#### [TASK]
Reproduce word for word the part of the appellate decision heading below, starting at "Buckley, Mendleson, Criscione" and ending at "and Colangelo, JJ.".

*** EXERCISE TEXT ***

Perkins v. Albany Port Dist. Comm'n, 529995

Decision Date24 December 2020
Docket Number529995
Citation139 N.Y.S.3d 376,189 A.D.3d 1929
Parties In the Matter of Montrell PERKINS, Appellant, v. ALBANY PORT DISTRICT COMMISSION, Also Known as Port of Albany, et al., Respondents.
CourtNew York Supreme Court — Appellate Division

Buckley, Mendleson, Criscione & Quinn, PC, Albany (John J. Criscione of counsel), for appellant.

Patrick K. Jordan, Albany Port District Commission, Albany (Michael J. Hutter of Powers & Santola, LLP, Albany, of counsel), for Albany Port District Commission, respondent.

Marisa Franchini, Corporation Counsel, Albany (Sarah A. Valis of counsel), for City of Albany, respondent.

Before: Egan Jr., J.P., Pritzker, Reynolds Fitzgerald and Colangelo, JJ.

MEMORANDUM AND ORDER

Pritzker, J.

*** End of EXERCISE TEXT ***
*** COLLECTED DATA ***

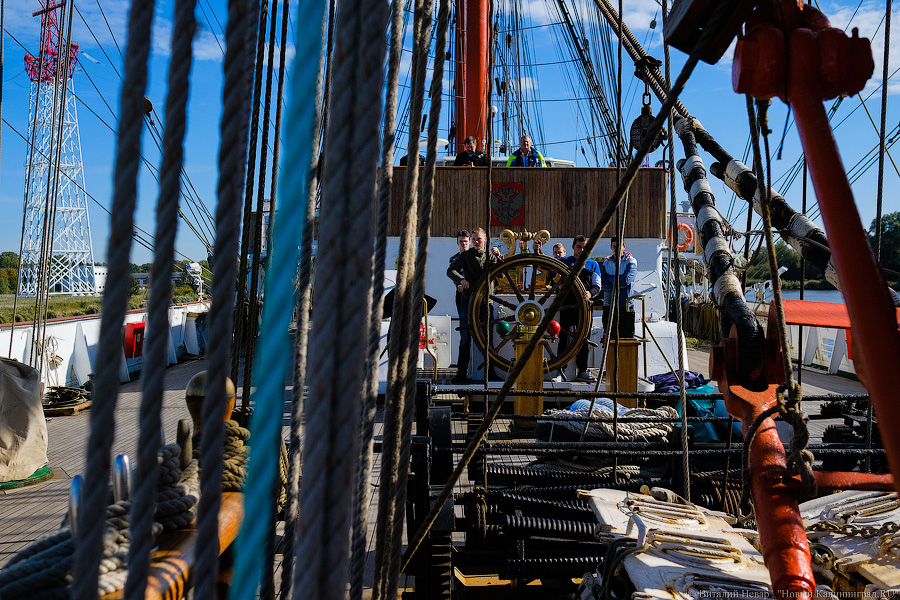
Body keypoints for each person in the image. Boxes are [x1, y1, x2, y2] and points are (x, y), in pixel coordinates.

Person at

*** End of COLLECTED DATA ***

#### [REPLY]
Buckley, Mendleson, Criscione & Quinn, PC, Albany (John J. Criscione of counsel), for appellant.

Patrick K. Jordan, Albany Port District Commission, Albany (Michael J. Hutter of Powers & Santola, LLP, Albany, of counsel), for Albany Port District Commission, respondent.

Marisa Franchini, Corporation Counsel, Albany (Sarah A. Valis of counsel), for City of Albany, respondent.

Before: Egan Jr., J.P., Pritzker, Reynolds Fitzgerald and Colangelo, JJ.